Given its immense all-pervading influence, one can surmise that the private sector has the ability to channelize its resources towards the broader objective of ‘inclusive development’. Against a background of rising populations and dwindling resources, promoting sustainable growth is not simply a public sector requirement. By partnering with business for development, governments are able to harness the managerial skills and innovation that the private sector brings to its other projects and investments.
Why We ‘Need’ the Private Sector
Poverty eradication has perks for the private sector too. Bottom of the Pyramid investment by MNCs, such as those pursued by Danone in India and Unilever in Africa, helps to lift billions out of poverty. This, in turn, allows deprived communities to access products and services that have been appropriately priced for them. Whatever the private sector loses in terms of margins, it gains in terms of volumes. This way, the private sector is able to tap into new markets and geographies. Further, participating in the development process allows the private sector to gain in terms of risk mitigation and greater value creation, in addition to positive social positioning.
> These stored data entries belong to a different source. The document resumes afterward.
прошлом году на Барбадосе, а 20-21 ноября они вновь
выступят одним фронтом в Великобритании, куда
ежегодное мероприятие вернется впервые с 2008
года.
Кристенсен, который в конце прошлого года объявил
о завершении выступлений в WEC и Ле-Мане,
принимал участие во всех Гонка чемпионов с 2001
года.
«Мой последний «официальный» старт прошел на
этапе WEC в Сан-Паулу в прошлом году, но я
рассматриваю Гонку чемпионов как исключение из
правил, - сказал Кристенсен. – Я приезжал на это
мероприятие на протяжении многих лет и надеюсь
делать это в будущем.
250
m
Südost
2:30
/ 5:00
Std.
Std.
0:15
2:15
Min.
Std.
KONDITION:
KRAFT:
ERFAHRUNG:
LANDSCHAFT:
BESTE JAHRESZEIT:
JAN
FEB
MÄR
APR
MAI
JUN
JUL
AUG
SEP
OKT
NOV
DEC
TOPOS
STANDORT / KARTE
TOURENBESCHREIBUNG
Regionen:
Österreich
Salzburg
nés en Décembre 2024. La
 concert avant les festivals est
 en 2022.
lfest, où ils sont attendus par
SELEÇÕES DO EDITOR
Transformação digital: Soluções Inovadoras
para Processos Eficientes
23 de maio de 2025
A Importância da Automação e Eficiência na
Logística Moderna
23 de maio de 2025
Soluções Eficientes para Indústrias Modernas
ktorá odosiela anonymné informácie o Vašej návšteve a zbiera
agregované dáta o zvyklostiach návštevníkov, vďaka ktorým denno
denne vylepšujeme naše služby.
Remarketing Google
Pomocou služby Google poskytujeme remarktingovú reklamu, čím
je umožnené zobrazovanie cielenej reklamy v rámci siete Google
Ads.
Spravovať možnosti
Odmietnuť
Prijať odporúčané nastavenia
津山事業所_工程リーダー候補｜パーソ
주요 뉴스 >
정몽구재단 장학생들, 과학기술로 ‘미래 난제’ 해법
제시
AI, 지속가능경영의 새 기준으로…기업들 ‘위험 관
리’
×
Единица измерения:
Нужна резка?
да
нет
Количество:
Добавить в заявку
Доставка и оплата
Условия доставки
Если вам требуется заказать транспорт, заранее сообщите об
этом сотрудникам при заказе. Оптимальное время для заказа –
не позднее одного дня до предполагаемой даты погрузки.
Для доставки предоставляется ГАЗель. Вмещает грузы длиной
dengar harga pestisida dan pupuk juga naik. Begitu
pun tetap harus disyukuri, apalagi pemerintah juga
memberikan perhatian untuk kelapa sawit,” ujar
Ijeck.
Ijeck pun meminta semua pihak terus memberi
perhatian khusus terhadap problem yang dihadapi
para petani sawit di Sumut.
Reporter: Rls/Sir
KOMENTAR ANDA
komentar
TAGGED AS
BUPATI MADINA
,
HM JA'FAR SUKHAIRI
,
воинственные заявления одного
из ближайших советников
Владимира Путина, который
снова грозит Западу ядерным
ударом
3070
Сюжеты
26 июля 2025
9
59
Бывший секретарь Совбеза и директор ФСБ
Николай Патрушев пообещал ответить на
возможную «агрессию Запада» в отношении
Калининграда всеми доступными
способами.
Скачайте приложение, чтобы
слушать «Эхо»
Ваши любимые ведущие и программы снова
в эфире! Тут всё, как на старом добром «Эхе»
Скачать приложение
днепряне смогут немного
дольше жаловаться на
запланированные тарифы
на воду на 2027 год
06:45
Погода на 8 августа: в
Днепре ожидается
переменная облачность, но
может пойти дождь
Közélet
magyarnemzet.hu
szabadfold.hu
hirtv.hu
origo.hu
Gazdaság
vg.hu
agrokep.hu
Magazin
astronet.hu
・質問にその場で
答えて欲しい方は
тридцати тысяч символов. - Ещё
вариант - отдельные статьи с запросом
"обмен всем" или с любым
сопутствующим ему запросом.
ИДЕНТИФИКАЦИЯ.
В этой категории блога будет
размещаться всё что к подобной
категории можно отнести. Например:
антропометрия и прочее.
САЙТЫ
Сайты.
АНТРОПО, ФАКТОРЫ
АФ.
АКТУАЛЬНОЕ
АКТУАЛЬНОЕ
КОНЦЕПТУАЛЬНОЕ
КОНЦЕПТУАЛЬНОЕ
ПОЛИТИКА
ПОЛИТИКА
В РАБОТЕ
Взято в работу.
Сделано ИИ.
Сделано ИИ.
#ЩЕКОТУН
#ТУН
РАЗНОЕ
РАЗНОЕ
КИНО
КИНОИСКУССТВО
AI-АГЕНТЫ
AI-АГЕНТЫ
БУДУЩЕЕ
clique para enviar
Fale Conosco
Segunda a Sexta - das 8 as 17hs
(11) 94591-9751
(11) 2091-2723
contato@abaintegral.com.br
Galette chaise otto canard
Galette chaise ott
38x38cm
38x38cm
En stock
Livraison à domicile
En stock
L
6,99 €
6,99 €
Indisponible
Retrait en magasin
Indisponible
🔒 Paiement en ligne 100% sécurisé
Currently, Corporate Social Responsibility (CSR) initiatives by the private sector show promising results. Be it is the Tata Foundation supporting weavers in Varanasi or the Bill and Melinda Gates Foundation providing grants to fight Ebola in West Africa, the private sector is increasingly becoming part of a shared agenda to end global poverty. Private-public partnerships can also play a crucial role in elevating livelihoods. Recently, an IFAD-supported project in Rwanda forged a partnership between tea cooperatives and private investors- ensuring 30-40% equity shares for the cooperatives.
Further, private sector jobs are more diversified and generate higher wages. If higher incomes and job security is a marker of poverty alleviation, then the private sector is steadily contributing to reducing inequalities. It generates employment and makes livelihoods higher.
In addition, there is immense potential for commercial credit to benefit the lives of the rural poor. While complete credit penetration into the rural hinterland and urban slums is yet to be seen, the availability of commercial credit will no doubt protect the poor against exorbitant interest rates and debt traps.
Time to Utilise the Private Players
Concludingly, the private sector can end poverty. It can do so because of the new ideas it can bring to the table – innovation, strategy and skills. It has the immense resources it currently wields, and the humungous amount of influence that comes with it. The sector can participate because it is in its own interests to do so – in terms of opening up new markets and tapping new possibilities. All it needs is a reworking of the concept of ‘profit’ – from being a commercial end goal accruing to shareholders, to a social product to be distributed among all stakeholders.
Rai Sengupta is a final year Economics student at Shri Ram College of Commerce.